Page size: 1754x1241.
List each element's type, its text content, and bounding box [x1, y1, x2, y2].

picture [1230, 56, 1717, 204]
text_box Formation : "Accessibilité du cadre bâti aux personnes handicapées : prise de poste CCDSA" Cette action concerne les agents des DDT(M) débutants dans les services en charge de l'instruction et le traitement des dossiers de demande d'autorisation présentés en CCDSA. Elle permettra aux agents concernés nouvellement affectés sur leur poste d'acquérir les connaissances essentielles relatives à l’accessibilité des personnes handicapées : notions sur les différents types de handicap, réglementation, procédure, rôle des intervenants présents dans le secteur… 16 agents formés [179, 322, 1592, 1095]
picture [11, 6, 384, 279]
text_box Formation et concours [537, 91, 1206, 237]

____________________

#### Problem to work on:
Turn the records above into a numbered list with one line per item, leaving out the blank lines.

#### Answer to the exercise:
1. Page size: 1754x1241.
2. List each element's type, its text content, and bounding box [x1, y1, x2, y2].
3. picture [1230, 56, 1717, 204]
4. text_box Formation : "Accessibilité du cadre bâti aux personnes handicapées : prise de poste CCDSA" Cette action concerne les agents des DDT(M) débutants dans les services en charge de l'instruction et le traitement des dossiers de demande d'autorisation présentés en CCDSA. Elle permettra aux agents concernés nouvellement affectés sur leur poste d'acquérir les connaissances essentielles relatives à l’accessibilité des personnes handicapées : notions sur les différents types de handicap, réglementation, procédure, rôle des intervenants présents dans le secteur… 16 agents formés [179, 322, 1592, 1095]
5. picture [11, 6, 384, 279]
6. text_box Formation et concours [537, 91, 1206, 237]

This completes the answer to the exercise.